Les dolmens et menhirs des Pyrénées-Orientales ont été construits entre 3 500 et 2 000 avant J.-C. — pendant le Néolithique, cette période charnière où l'humanité passe de la chasse-cueillette à l'agriculture sédentaire. Ces bâtisseurs ne connaissaient pas le métal mais maîtrisaient l'agriculture, l'élevage, et manifestement — l'organisation collective nécessaire pour déplacer des pierres de plusieurs tonnes.
Les dolmens étaient des sépultures collectives — des chambres funéraires en pierre, souvent recouvertes d'un tertre de terre aujourd'hui disparu. On y enterrait plusieurs personnes successivement, parfois sur des générations. Cette pratique collective dit une société structurée, avec une relation aux morts et au sacré.
Les dolmens se concentrent dans deux zones : les Aspres (plateau de garrigue entre Perpignan et les Pyrénées) et les versants du Conflent. Plus de 200 mégalithes recensés dans le département — dolmens à couloir, dolmens simples, menhirs isolés, allées couvertes.
Bélesta — sépulture collective néolithique (grotte) avec plus de 100 individus. Fuilla — dolmens parmi les mieux préservés du Conflent. Saint-Jean-Lasseille — dolmen des Aspres accessible. Peu signalés, peu touristiques — à chercher dans les garrigues.
Construire un dolmen sans métal, sans roue, sans béton — comment ? Les archéologues ont reconstitué plusieurs techniques. Les pierres de plusieurs tonnes étaient trainées sur des rouleaux de bois depuis les affleurements rocheux les plus proches. Des rampes de terre permettaient de soulever les dalles de couverture.

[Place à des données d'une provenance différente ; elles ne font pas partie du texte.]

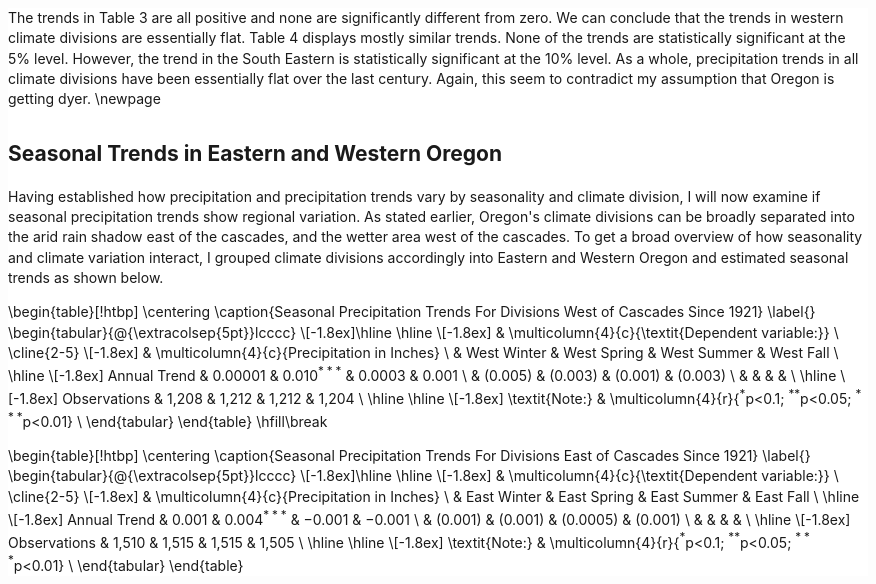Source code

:The trends in Table 3 are all positive and none are significantly different from zero. We can conclude that the trends in western climate divisions are essentially flat. Table 4 displays mostly similar trends. None of the trends are statistically significant at the 5% level. However, the trend in the South Eastern is statistically significant at the 10% level. As a whole, precipitation trends in all climate divisions have been essentially flat over the last century. Again, this seem to contradict my assumption that Oregon is getting dyer.
\newpage

## Seasonal Trends in Eastern and Western Oregon

Having established how precipitation and precipitation trends vary by seasonality and climate division, I will now examine if seasonal precipitation trends show regional variation. As stated earlier, Oregon's climate divisions can be broadly separated into the arid rain shadow east of the cascades, and the wetter area west of the cascades. To get a broad overview of how seasonality and climate variation interact, I grouped climate divisions accordingly into Eastern and Western Oregon and estimated seasonal trends as shown below.





\begin{table}[!htbp] \centering 
  \caption{Seasonal Precipitation Trends For Divisions West of Cascades Since 1921} 
  \label{} 
\begin{tabular}{@{\extracolsep{5pt}}lcccc} 
\\[-1.8ex]\hline 
\hline \\[-1.8ex] 
 & \multicolumn{4}{c}{\textit{Dependent variable:}} \\ 
\cline{2-5} 
\\[-1.8ex] & \multicolumn{4}{c}{Precipitation in Inches} \\ 
 & West Winter & West Spring & West Summer & West Fall \\ 
\hline \\[-1.8ex] 
 Annual Trend & 0.00001 & 0.010$^{***}$ & 0.0003 & 0.001 \\ 
  & (0.005) & (0.003) & (0.001) & (0.003) \\ 
  & & & & \\ 
\hline \\[-1.8ex] 
Observations & 1,208 & 1,212 & 1,212 & 1,204 \\ 
\hline 
\hline \\[-1.8ex] 
\textit{Note:}  & \multicolumn{4}{r}{$^{*}$p$<$0.1; $^{**}$p$<$0.05; $^{***}$p$<$0.01} \\ 
\end{tabular} 
\end{table} 
\hfill\break

\begin{table}[!htbp] \centering 
  \caption{Seasonal Precipitation Trends For Divisions East of Cascades Since 1921} 
  \label{} 
\begin{tabular}{@{\extracolsep{5pt}}lcccc} 
\\[-1.8ex]\hline 
\hline \\[-1.8ex] 
 & \multicolumn{4}{c}{\textit{Dependent variable:}} \\ 
\cline{2-5} 
\\[-1.8ex] & \multicolumn{4}{c}{Precipitation in Inches} \\ 
 & East Winter & East Spring & East Summer & East Fall \\ 
\hline \\[-1.8ex] 
 Annual Trend & 0.001 & 0.004$^{***}$ & $-$0.001 & $-$0.001 \\ 
  & (0.001) & (0.001) & (0.0005) & (0.001) \\ 
  & & & & \\ 
\hline \\[-1.8ex] 
Observations & 1,510 & 1,515 & 1,515 & 1,505 \\ 
\hline 
\hline \\[-1.8ex] 
\textit{Note:}  & \multicolumn{4}{r}{$^{*}$p$<$0.1; $^{**}$p$<$0.05; $^{***}$p$<$0.01} \\ 
\end{tabular} 
\end{table}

Un dolmen typique nécessite 3 à 10 personnes pour les petits, des dizaines voire des centaines pour les grands. Cette organisation collective dit une société structurée, avec une autorité capable de coordonner un effort sur des semaines. Les dolmens n'étaient pas construits en un jour.
Les dolmens des Pyrénées-Orientales sont peu signalés — beaucoup se trouvent dans les garrigues sans panneau indicatif. L'outil le plus utile : le site DRAC Occitanie (base de données Mérimée) qui recense les monuments protégés, et les cartes IGN au 1:25 000 qui mentionnent certains dolmens.
Les dolmens les plus accessibles : Saint-Jean-Lasseille (dolmen des Aspres, visible depuis une petite route), Fuilla (sentier balisé depuis le village), Bélesta (musée avec la reconstitution de la grotte sépulcrale). Pour une approche thématique : l'association Préhistoire en Pays Catalan organise des visites guidées.
Recommandation : marcher lentement dans les garrigues des Aspres entre mars et mai, quand la végétation n'est pas encore trop haute. C'est souvent ainsi, par hasard ou par recherche patiente, qu'on découvre un dolmen oublié dans les chênes verts.